§ **Exercise goal**
Update the rows from the first one through the one containing "ecuatoriano se ha convertido" by putting "Keywords" in place of "Descriptors" and changing nothing else.
++++
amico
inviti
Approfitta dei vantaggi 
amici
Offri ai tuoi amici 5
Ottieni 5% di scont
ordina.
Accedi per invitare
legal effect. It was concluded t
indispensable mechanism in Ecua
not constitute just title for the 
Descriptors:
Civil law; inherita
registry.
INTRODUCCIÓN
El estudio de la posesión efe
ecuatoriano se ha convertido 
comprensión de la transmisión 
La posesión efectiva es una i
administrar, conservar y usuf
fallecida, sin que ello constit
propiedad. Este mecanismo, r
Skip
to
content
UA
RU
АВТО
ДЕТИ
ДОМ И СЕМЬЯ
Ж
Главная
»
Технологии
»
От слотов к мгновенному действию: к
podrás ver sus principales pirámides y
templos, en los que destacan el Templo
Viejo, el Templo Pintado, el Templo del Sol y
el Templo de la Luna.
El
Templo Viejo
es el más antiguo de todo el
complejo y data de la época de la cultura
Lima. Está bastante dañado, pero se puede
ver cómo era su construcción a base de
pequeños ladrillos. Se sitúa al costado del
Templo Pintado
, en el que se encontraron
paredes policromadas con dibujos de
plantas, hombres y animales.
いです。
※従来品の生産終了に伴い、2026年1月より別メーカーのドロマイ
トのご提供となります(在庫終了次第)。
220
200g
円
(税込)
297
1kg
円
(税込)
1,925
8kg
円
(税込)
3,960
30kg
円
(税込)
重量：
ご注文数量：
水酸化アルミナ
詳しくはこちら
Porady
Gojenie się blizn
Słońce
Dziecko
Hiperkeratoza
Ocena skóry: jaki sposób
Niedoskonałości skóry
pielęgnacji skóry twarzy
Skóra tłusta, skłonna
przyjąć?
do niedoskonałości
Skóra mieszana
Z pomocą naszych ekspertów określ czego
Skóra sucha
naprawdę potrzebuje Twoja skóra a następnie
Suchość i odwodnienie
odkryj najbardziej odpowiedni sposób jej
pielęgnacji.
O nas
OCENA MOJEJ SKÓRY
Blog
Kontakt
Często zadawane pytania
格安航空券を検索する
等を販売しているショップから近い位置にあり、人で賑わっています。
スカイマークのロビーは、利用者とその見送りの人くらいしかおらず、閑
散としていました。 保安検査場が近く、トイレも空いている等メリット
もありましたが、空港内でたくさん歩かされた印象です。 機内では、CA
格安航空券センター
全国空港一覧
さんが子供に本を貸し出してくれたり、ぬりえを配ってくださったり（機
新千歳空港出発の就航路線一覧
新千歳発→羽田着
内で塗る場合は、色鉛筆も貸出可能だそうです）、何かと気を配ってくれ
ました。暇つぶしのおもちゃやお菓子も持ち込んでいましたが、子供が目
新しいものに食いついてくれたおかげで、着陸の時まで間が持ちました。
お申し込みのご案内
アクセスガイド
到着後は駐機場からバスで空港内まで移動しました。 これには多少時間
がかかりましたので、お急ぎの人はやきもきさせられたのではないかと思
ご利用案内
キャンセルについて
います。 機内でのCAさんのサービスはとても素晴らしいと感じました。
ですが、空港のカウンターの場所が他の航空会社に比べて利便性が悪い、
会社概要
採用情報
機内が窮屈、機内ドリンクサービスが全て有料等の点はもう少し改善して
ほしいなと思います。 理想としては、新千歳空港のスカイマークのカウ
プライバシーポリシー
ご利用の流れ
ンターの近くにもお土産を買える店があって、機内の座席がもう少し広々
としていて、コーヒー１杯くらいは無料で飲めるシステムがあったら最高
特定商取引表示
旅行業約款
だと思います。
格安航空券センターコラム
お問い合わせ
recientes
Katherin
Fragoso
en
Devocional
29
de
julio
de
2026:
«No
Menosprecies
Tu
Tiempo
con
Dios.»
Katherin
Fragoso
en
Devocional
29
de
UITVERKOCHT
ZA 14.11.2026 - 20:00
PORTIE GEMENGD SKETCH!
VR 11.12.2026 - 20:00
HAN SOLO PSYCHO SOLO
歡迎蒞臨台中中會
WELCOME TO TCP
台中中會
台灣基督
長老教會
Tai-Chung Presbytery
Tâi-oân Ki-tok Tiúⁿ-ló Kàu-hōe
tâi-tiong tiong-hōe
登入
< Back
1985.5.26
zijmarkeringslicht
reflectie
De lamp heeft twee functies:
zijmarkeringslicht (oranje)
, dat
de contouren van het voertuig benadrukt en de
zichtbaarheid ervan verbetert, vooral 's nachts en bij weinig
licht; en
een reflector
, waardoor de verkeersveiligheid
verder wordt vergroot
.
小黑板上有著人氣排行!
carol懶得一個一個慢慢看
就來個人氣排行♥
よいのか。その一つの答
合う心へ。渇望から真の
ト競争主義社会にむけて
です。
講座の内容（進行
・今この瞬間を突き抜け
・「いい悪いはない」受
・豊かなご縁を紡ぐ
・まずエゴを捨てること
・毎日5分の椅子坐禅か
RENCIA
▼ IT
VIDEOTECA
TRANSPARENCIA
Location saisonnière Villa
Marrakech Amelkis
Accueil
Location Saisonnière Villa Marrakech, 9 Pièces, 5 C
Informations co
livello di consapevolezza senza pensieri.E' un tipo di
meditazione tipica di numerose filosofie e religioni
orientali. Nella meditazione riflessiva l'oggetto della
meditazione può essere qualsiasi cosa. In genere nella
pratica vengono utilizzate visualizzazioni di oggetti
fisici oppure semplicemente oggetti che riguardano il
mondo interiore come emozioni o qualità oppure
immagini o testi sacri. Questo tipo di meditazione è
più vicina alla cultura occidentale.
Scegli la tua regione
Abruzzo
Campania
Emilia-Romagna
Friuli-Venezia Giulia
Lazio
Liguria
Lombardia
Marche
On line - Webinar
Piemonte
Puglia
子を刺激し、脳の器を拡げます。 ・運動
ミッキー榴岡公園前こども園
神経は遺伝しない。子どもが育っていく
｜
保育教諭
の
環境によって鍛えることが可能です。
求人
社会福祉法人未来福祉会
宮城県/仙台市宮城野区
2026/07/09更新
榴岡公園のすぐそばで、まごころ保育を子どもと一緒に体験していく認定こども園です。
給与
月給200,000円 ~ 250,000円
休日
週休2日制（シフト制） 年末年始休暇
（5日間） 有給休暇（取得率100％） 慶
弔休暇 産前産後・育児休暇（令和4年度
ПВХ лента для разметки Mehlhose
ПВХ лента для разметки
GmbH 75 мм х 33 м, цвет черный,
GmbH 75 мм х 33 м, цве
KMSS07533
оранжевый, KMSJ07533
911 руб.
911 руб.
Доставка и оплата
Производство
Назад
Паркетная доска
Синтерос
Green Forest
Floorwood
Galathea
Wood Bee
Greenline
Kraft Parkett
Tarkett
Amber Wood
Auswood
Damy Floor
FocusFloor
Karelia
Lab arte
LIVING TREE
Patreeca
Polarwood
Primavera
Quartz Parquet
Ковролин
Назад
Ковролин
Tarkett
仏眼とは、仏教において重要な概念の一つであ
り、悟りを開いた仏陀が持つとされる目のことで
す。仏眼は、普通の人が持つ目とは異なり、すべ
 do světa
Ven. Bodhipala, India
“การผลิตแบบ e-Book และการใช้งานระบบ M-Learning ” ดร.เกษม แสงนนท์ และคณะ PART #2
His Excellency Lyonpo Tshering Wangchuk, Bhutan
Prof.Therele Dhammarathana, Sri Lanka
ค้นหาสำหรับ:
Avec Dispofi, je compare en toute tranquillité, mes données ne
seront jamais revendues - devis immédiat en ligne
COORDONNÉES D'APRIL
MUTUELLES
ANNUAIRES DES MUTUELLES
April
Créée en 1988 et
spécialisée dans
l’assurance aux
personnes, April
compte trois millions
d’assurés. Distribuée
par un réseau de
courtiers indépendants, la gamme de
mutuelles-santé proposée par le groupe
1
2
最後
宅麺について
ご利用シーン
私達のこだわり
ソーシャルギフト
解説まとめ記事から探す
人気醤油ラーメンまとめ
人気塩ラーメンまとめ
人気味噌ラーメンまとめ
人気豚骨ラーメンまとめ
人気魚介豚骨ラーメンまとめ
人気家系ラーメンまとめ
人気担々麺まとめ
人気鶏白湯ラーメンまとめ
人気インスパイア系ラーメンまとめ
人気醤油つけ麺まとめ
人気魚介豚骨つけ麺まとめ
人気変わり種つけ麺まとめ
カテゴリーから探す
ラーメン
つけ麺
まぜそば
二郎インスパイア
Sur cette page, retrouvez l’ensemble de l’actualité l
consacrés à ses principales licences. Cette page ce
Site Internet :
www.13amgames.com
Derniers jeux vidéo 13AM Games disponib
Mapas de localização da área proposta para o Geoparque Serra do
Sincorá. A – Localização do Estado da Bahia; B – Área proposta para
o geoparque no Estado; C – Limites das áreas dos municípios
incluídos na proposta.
++++
§ **Answer to the problem**
amico
inviti
Approfitta dei vantaggi 
amici
Offri ai tuoi amici 5
Ottieni 5% di scont
ordina.
Accedi per invitare
legal effect. It was concluded t
indispensable mechanism in Ecua
not constitute just title for the 
Keywords:
Civil law; inherita
registry.
INTRODUCCIÓN
El estudio de la posesión efe
ecuatoriano se ha convertido 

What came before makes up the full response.